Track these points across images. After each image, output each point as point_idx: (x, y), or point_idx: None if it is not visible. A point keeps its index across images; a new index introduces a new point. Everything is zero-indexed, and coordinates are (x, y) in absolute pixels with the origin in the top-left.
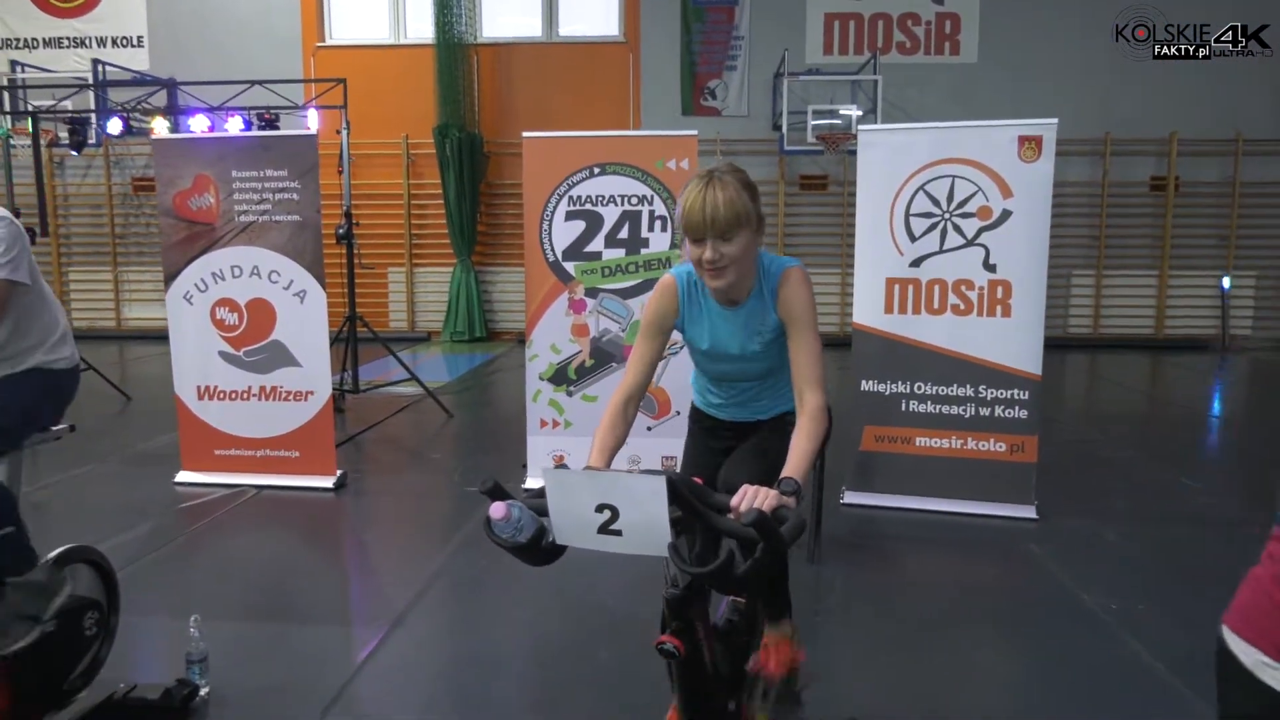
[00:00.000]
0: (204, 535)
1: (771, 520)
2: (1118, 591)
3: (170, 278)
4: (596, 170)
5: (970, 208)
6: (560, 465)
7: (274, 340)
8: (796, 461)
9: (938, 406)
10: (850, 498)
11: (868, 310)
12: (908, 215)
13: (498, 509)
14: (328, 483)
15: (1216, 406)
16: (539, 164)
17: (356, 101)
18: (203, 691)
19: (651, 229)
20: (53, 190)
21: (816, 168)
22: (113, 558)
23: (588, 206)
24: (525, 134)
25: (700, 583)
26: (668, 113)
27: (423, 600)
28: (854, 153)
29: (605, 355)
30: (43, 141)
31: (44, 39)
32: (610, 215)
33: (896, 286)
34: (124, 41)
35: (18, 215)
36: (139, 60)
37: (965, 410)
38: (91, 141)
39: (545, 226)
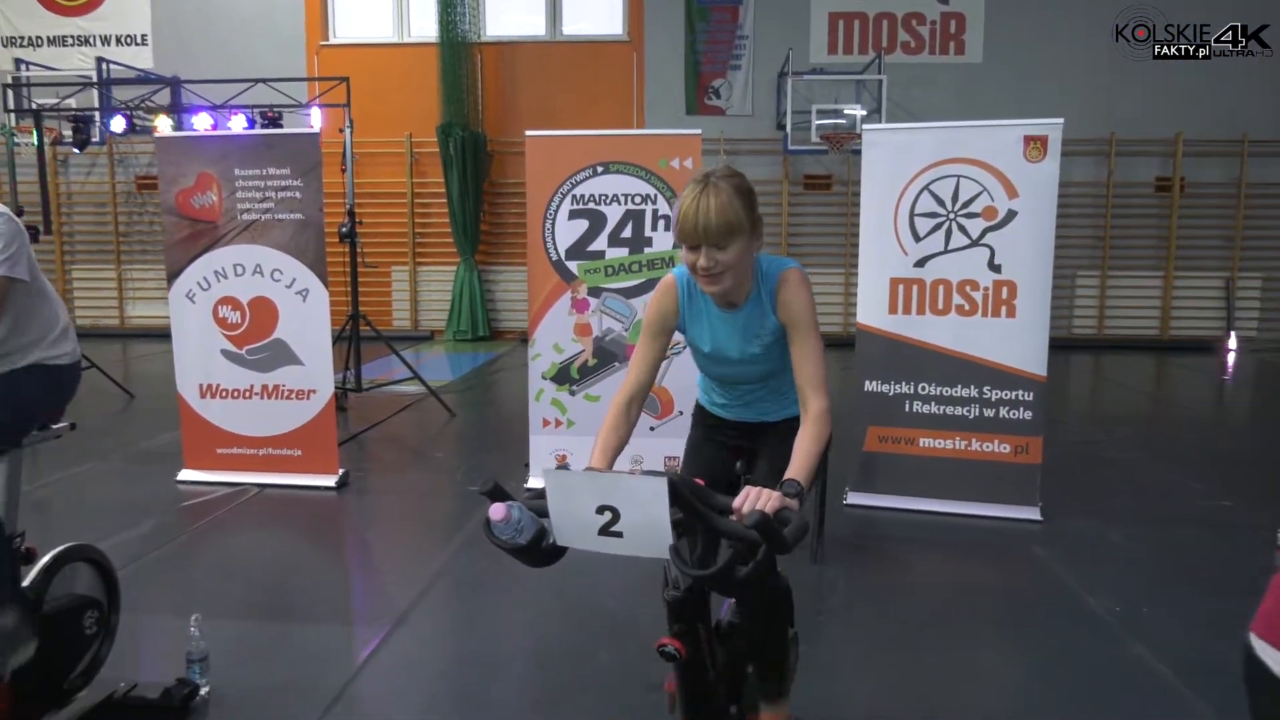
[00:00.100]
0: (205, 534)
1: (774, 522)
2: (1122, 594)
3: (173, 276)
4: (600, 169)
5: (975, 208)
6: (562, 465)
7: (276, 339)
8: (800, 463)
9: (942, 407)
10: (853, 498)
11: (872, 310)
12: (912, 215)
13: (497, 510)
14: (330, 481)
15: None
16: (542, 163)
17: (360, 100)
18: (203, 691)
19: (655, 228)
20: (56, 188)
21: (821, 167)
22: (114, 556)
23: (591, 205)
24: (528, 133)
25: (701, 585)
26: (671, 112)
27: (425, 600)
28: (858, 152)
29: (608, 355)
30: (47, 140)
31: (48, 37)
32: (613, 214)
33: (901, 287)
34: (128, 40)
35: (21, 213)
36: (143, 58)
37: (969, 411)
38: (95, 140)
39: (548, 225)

........

**Task objective**. Would you please repeat exactly the lines above, starting at the line with "28: (854, 153)" and stopping at the line with "39: (545, 226)", both included?

**Response**.
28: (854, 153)
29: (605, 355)
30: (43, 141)
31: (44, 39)
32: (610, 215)
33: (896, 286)
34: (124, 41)
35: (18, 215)
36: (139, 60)
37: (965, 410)
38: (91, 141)
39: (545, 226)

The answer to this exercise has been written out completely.